• _Data supplied_
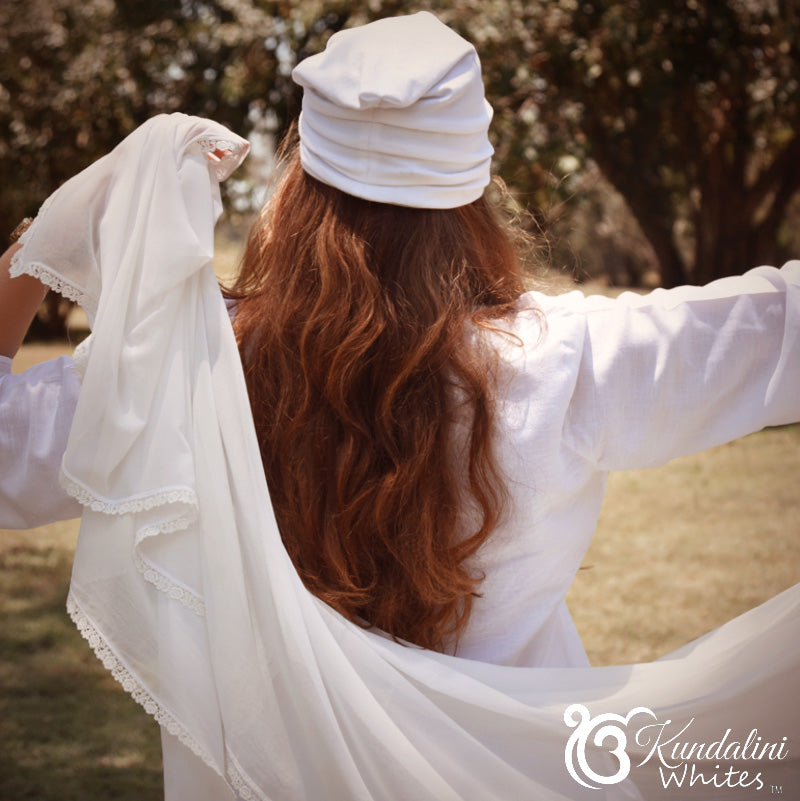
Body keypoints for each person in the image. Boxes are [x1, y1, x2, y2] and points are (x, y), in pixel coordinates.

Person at [1, 12, 798, 800]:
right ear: (474, 192)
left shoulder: (194, 368)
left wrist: (31, 258)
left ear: (299, 182)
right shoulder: (567, 357)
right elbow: (778, 327)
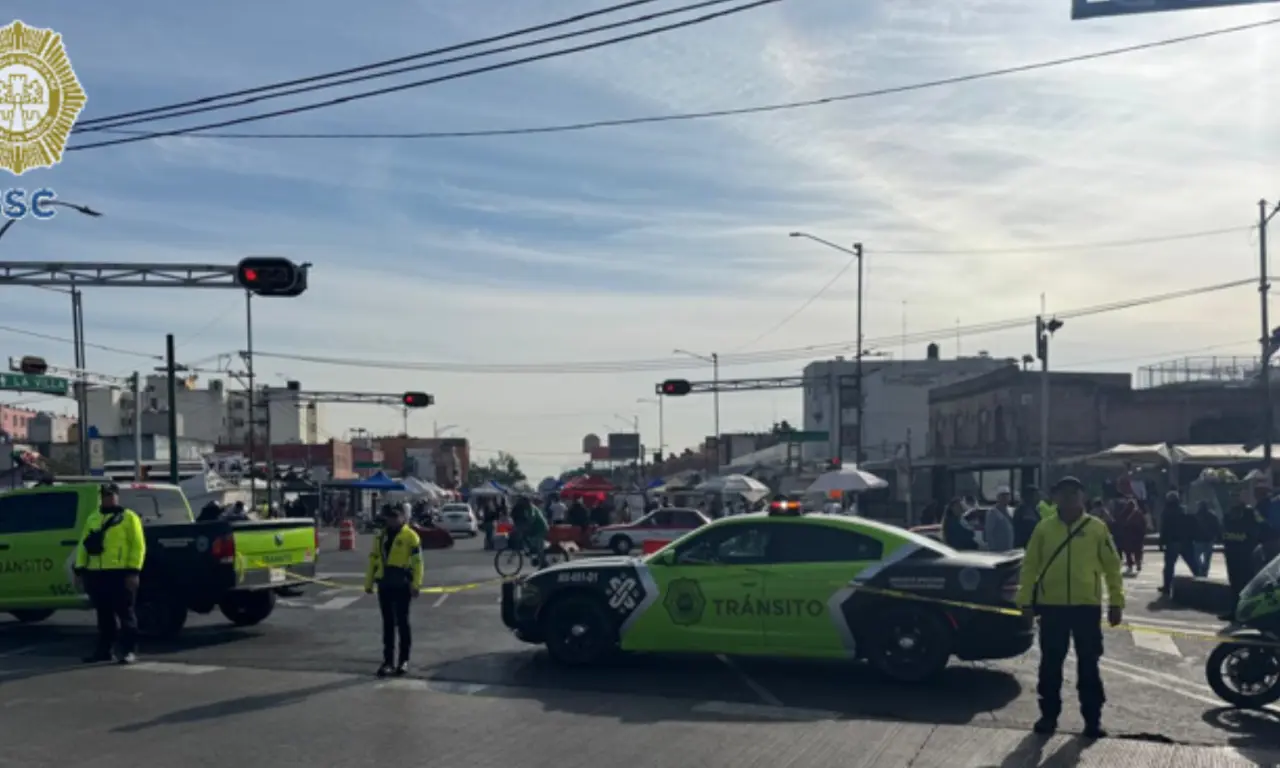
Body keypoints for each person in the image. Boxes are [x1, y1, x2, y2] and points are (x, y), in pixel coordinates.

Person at [1015, 476, 1124, 739]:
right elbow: (1030, 566)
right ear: (1055, 498)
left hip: (1087, 607)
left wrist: (1116, 602)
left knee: (1089, 664)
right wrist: (1025, 601)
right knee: (1051, 664)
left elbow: (1112, 567)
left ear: (1083, 497)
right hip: (1052, 608)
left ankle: (1092, 720)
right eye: (1063, 493)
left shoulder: (1097, 528)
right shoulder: (1044, 529)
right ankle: (1048, 716)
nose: (1068, 498)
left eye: (1074, 493)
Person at [74, 483, 146, 665]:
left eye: (112, 495)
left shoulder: (129, 518)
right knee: (104, 615)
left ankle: (129, 650)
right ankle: (104, 650)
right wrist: (80, 569)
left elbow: (138, 546)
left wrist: (133, 571)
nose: (109, 498)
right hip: (97, 573)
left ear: (117, 496)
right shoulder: (93, 518)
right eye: (106, 495)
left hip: (120, 573)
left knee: (125, 613)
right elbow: (84, 545)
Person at [363, 504, 423, 677]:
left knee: (402, 623)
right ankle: (388, 661)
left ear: (403, 518)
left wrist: (416, 584)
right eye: (390, 517)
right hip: (385, 583)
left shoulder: (411, 536)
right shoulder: (380, 536)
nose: (392, 520)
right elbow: (374, 559)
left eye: (396, 517)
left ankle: (403, 660)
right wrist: (368, 583)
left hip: (403, 583)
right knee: (388, 624)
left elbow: (418, 562)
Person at [1222, 489, 1266, 619]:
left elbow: (1262, 525)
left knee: (1246, 584)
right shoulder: (1228, 513)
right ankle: (1234, 611)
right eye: (1232, 496)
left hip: (1246, 554)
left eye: (1236, 496)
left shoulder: (1250, 512)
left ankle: (1248, 613)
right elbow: (1223, 530)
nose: (1233, 499)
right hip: (1232, 554)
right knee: (1234, 584)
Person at [1159, 491, 1199, 595]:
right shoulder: (1184, 510)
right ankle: (1202, 581)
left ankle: (1167, 587)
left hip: (1172, 541)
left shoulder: (1166, 512)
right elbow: (1192, 523)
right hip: (1186, 541)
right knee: (1193, 563)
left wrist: (1161, 541)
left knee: (1169, 566)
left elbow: (1164, 528)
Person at [511, 497, 549, 568]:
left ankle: (543, 563)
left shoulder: (531, 508)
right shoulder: (526, 509)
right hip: (535, 528)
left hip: (541, 528)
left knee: (538, 547)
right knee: (530, 542)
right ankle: (536, 558)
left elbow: (532, 517)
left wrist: (526, 526)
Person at [1113, 498, 1147, 576]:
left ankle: (1130, 564)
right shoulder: (1138, 513)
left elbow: (1119, 523)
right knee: (1137, 551)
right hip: (1137, 535)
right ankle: (1138, 563)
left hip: (1128, 536)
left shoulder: (1124, 513)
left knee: (1128, 552)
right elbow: (1144, 524)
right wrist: (1143, 533)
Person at [1192, 500, 1222, 577]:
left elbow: (1192, 528)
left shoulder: (1196, 516)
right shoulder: (1212, 516)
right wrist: (1217, 537)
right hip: (1209, 539)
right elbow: (1217, 527)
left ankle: (1201, 569)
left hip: (1199, 540)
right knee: (1207, 559)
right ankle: (1204, 571)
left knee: (1196, 557)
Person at [984, 486, 1015, 552]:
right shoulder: (993, 512)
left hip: (1010, 548)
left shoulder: (1011, 510)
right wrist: (992, 547)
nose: (1005, 498)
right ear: (998, 497)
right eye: (1003, 496)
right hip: (997, 549)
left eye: (1007, 496)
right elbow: (989, 532)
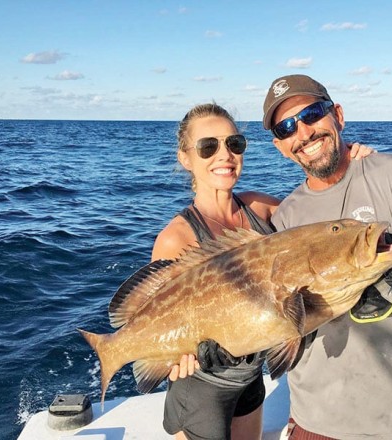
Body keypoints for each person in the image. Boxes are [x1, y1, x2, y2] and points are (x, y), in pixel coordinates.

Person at [151, 102, 373, 440]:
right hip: (201, 391)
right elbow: (156, 319)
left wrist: (350, 162)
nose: (224, 155)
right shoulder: (175, 238)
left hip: (251, 379)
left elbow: (319, 219)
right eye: (208, 146)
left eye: (234, 143)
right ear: (185, 158)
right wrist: (174, 360)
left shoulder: (261, 207)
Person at [262, 74, 392, 440]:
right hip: (316, 423)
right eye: (287, 126)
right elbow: (279, 329)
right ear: (280, 146)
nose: (303, 131)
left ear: (337, 114)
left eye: (312, 113)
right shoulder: (283, 219)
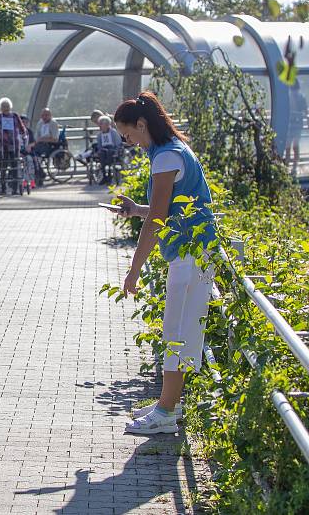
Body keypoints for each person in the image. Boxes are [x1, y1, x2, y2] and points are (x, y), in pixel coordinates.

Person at [108, 91, 216, 435]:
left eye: (129, 135)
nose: (131, 143)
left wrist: (134, 269)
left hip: (189, 254)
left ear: (142, 124)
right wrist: (135, 209)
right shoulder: (174, 151)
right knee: (180, 330)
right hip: (195, 251)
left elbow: (157, 220)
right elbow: (164, 211)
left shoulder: (165, 158)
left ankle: (166, 413)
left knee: (177, 332)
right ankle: (169, 404)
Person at [0, 98, 26, 195]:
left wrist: (23, 134)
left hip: (14, 143)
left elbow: (22, 128)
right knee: (3, 166)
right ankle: (3, 187)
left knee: (15, 165)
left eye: (7, 106)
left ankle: (15, 188)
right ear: (0, 108)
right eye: (3, 106)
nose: (5, 108)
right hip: (2, 145)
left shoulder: (14, 116)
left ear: (10, 107)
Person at [286, 83, 306, 176]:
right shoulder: (301, 97)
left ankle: (288, 165)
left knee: (289, 146)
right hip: (296, 124)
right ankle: (293, 166)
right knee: (293, 146)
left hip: (291, 125)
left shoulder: (289, 97)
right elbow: (305, 111)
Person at [95, 115, 123, 184]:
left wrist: (116, 151)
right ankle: (105, 176)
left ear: (107, 125)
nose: (100, 126)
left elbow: (118, 143)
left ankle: (110, 174)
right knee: (102, 153)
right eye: (100, 124)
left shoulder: (113, 132)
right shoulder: (99, 135)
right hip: (104, 151)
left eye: (101, 124)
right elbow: (99, 145)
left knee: (109, 153)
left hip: (112, 150)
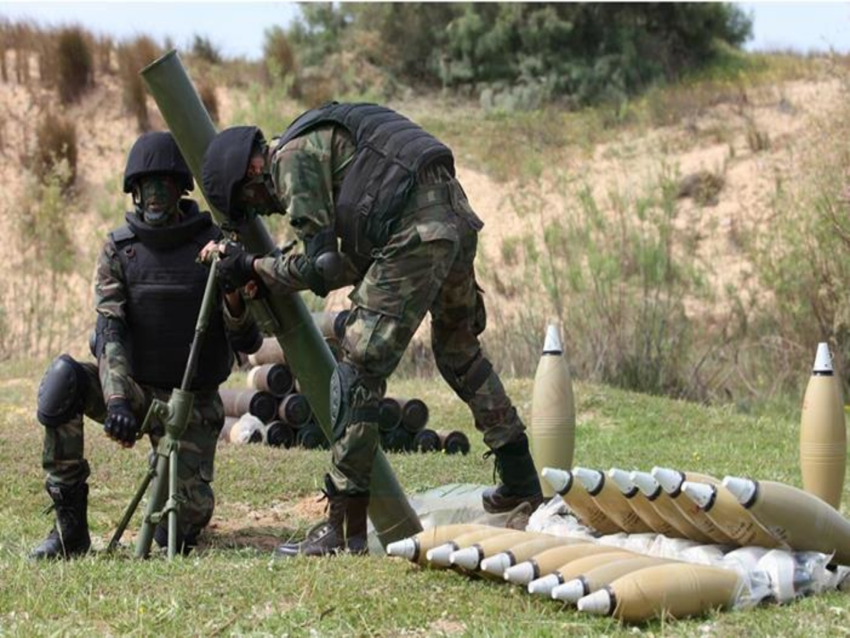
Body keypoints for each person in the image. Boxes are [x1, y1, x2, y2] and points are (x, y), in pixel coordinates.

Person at [201, 102, 543, 557]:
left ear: (252, 170)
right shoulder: (329, 145)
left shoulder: (290, 159)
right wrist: (264, 268)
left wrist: (254, 267)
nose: (263, 211)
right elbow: (352, 262)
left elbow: (321, 269)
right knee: (460, 353)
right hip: (453, 218)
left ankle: (342, 530)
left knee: (358, 369)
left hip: (416, 232)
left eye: (250, 202)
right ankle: (521, 478)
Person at [30, 132, 261, 559]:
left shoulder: (213, 244)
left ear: (181, 189)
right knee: (63, 381)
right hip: (136, 395)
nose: (155, 196)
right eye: (146, 187)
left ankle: (187, 512)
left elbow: (247, 338)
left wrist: (231, 292)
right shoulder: (119, 250)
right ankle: (70, 534)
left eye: (164, 185)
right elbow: (111, 329)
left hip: (192, 404)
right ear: (134, 192)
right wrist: (116, 400)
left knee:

• _Directions_
Count how many lines in the records above hold the word "nose", and answer with that number alone.

• _Output of the task_
12